=== Die Aufgabe ===
Fassen Sie den Absatz des unten stehenden Auszugs zur Verfahrenshilfe, der mit „1.1 Gemäß § 66 Abs 2 ZPO“ beginnt, als knappe Stichpunktliste zusammen. Die wesentlichen Aussagen sollen dabei erhalten bleiben.

In seinem Rekurs führt der Revisor aus, dass die Einkommenssituation des Beklagten unklar geblieben sei. Der Beklagte habe nicht nachvollziehbar begründet, warum die Einkommenssteuerbescheide für die Jahre 2007 und 2008 nicht existierten. Aus der Vermietung seiner Wohnung in Bregenz könne er Erträge erzielen; er könne diese auch belasten. Ungeklärt sei schließlich geblieben, ob der Beklagte eine Rechtsschutzversicherung in Anspruch nehmen könne.
Diesen Ausführungen ist im Ergebnis zuzustimmen.
1.1 Gemäß § 66 Abs 2 ZPO ist über den Verfahrenshilfeantrag auf Grundlage des Vermögensbekenntnisses zu entscheiden. Damit das vorgelegte Vermögensbekenntnis als unbedenklich der Entscheidung über den Verfahrenshilfeantrag zugrunde gelegt werden kann, müssen die darin enthaltenen Angaben plausibel erscheinen. Ergeben sich gegen deren Richtigkeit bzw Vollständigkeit Bedenken, etwa weil sie widersprüchlich oder Teile des Formulars nicht ausgefüllt sind, so ist das Vermögensbekenntnis vom Gericht zu überprüfen. Zu diesem Zweck kann es den Antragsteller zur Ergänzung oder Berichtigung und gegebenenfalls auch zur Vorlage weiterer Belege auffordern. Ein derartiger Vorlageauftrag findet seine Grenze in der Unzumutbarkeit. Die für den Fall, dass der Antragsteller den Ergänzungsaufträgen des Gerichts nicht oder nur unzulänglich nachkommt, sinngemäß angeordnete Anwendung des § 381 ZPO (freie Würdigung des Parteiverhaltens) erfordert, dass die Aufträge möglichst detailliert erfolgen (Bydlinski in Fasching/Konecny2 § 66 ZPO Rz 6 ff).

=== Datenblock ===
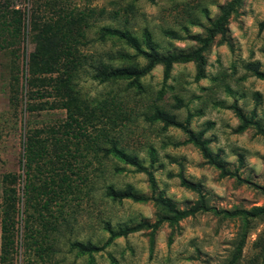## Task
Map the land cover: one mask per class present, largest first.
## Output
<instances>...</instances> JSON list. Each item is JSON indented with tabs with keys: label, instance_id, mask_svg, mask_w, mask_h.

=== Fertige Lösung ===
- Über den Verfahrenshilfeantrag wird auf Grundlage des Vermögensbekenntnisses entschieden (§ 66 Abs 2 ZPO).
- Damit das Vermögensbekenntnis der Entscheidung zugrunde gelegt werden kann, müssen seine Angaben plausibel erscheinen.
- Bestehen Bedenken gegen Richtigkeit oder Vollständigkeit, etwa wegen Widersprüchen oder nicht ausgefüllter Formularteile, hat das Gericht das Vermögensbekenntnis zu überprüfen.
- Das Gericht kann dazu Ergänzung oder Berichtigung und gegebenenfalls die Vorlage weiterer Belege verlangen. Die Grenze eines solchen Auftrags ist die Unzumutbarkeit.
- Kommt der Antragsteller den Aufträgen nicht oder nur unzulänglich nach, gilt sinngemäß § 381 ZPO (freie Würdigung des Parteiverhaltens). Dies setzt möglichst detaillierte Aufträge voraus (Bydlinski in Fasching/Konecny2 § 66 ZPO Rz 6 ff).